Practices, Influences, Themes

Last month, I had the pleasure of talking to Sarah L’Estrange of ABC Radio National. We discussed all things to do with At the Edge of the Solid World and its place on the Miles Franklin shortlist, and now, ahead of the announcement of the winner this week, our conversation has gone to air in a special episode of The Book Show focusing on all six shortlisted novels. You can listen to the full program at the ABC Radio National website, or download it here as an MP3; my section of the program begins at 41:00.


Geordie Williamson has an overview of the Miles Franklin shortlist in today’s Australian. Here’s his take on the big picture:

The make-up of this year’s half-dozen strong shortlist — filled as it is with debuts and sophomore efforts, left-field inclusions and small-press gems — suggests literature is not just an elegant or angry restatement of this week’s news. It also comes from books that have a message that is private or determinedly mysterious. It comes from books that never reach the end of what they have to say.

As for At the Edge of the Solid World, Williamson describes the novel as “an emotional endurance test” that represents a “tendency of contemporary Australian writing to keep a foot in both camps, setting narratives on native ground that also gesture towards a wider world”.


As part of the media hubbub around the Miles Franklin shortlist — which is entirely new territory for me — you can now find brief review of the six shortlisted titles at the ABC’s Arts portal. Here’s Sarah L’Estrange on At the Edge of the Solid World:

This novel does not bend to easy summation. On the surface it is about a man crippled by grief after the death of his newborn. But where other novels might cleave to a story of domestic drama — indeed his marriage does disintegrate — this one cleverly plumbs his inner world as he searches to understand this grief within the limitations of language and shared experience. … The narrator’s peripatetic mind investigates historical figures who’ve also grappled with loss and displacement, and the reader must tussle with the overlay of meanings this intellectually sophisticated novel animates.

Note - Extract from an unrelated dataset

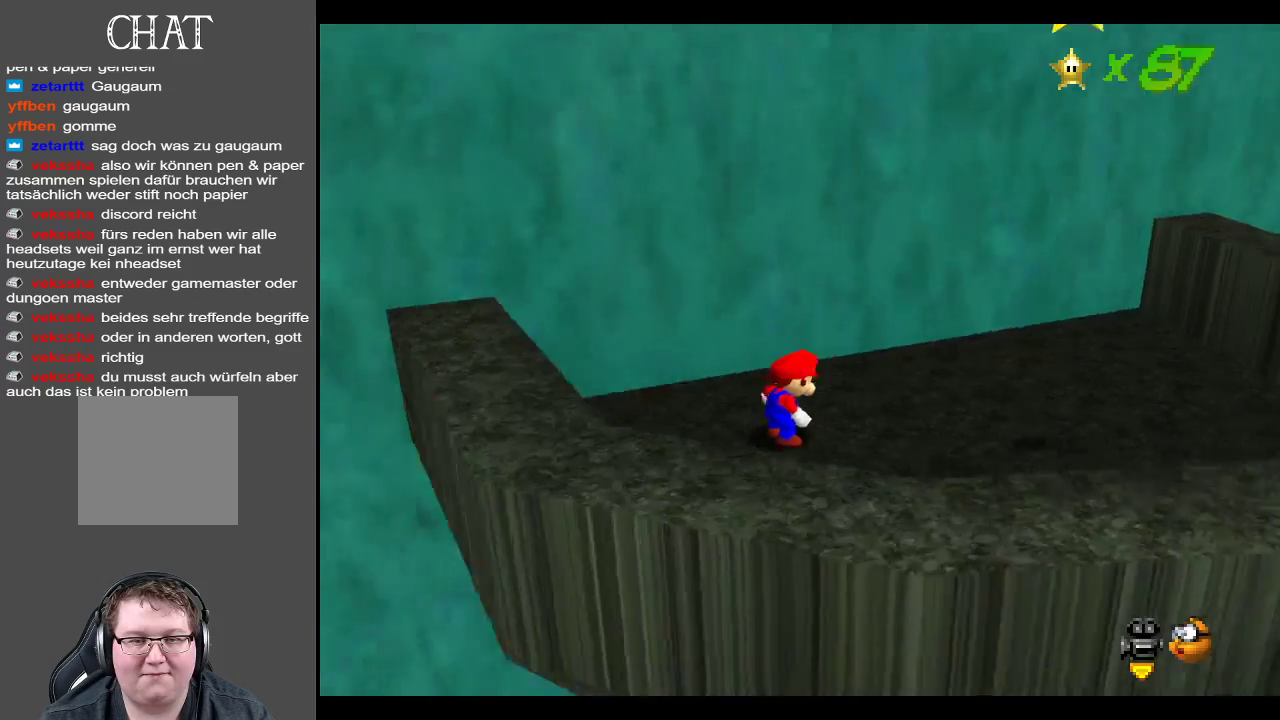
{"buttons": [], "left_stick": "center", "right_stick": "center", "events": [[17, "B", "up"], [100, "B", "down"], [183, "B", "up"], [250, "B", "down"], [350, "B", "up"]]}
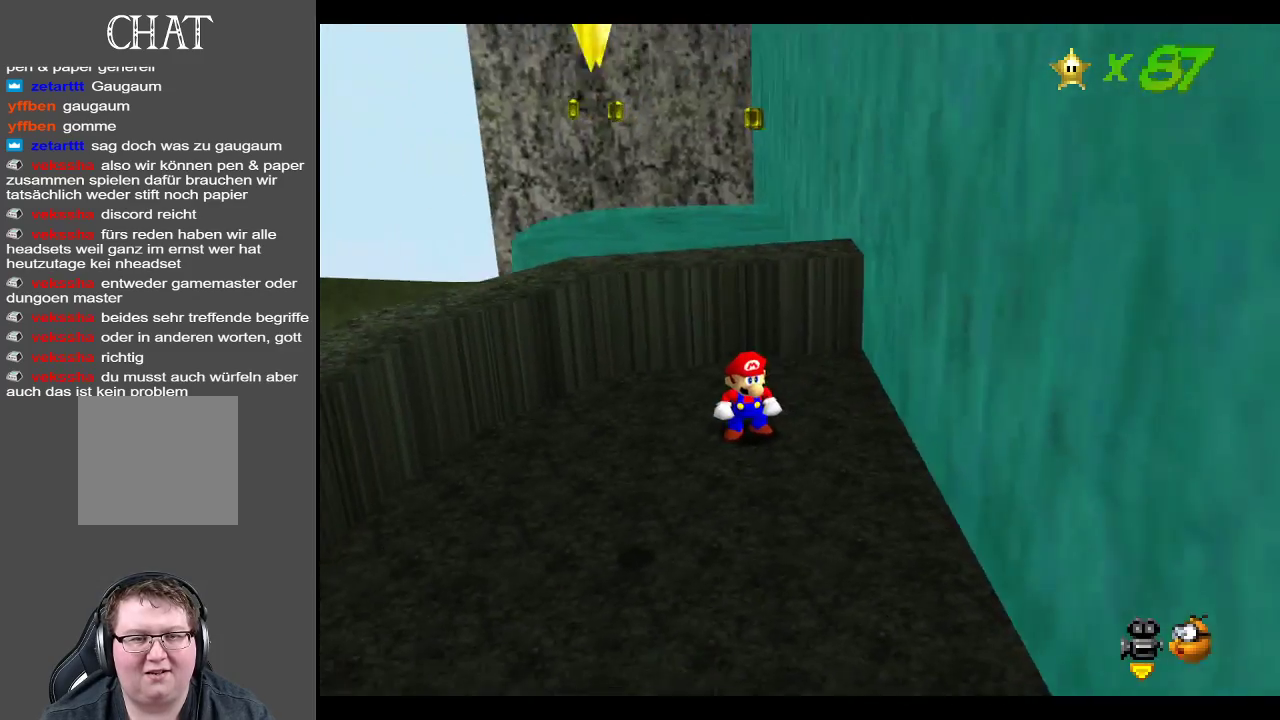
{"buttons": [], "left_stick": "center", "right_stick": "center", "events": []}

Well, somehow I managed to slip one under the wire: At the Edge of the Solid World has officially made it through to the shortlist for the 2021 Miles Franklin Literary Award. You can see the complete shortlist, including some rather rough (Zoomed-in) footage of me discussing the writing of the novel, in today’s announcement video:

There’s a pretty decent overview of the shortlist online at The Guardian. For my part, I’ve read two of the other five shortlisted books and I’ll set off this weekend to re-read them as well as diving into the three I haven’t encountered yet.


It’s true: the 2021 Miles Franklin Award longlist was announced today and At the Edge of the Solid World is one of the dozen titles on it. I’m honoured and humbled to see my novel receive a place on the longlist, and hopefully some fresh wind in its sails. Aside from that, I’ll say no more except to drop in here a response I was asked to give in the event of media interest:

As an expatriate author writing a book about an expatriate experience, I often felt at a distance from Australia’s literary scene and riddled with doubts about whether my work would really speak to readers in Australia. So, for me, this longlisting is both an unexpected honour and a reassurance that that experience — of uprootedness, of voluntary outsiderness — can indeed be a meaningful aspect of Australian life in its current phase.

The shortlist announcement is scheduled for June 16.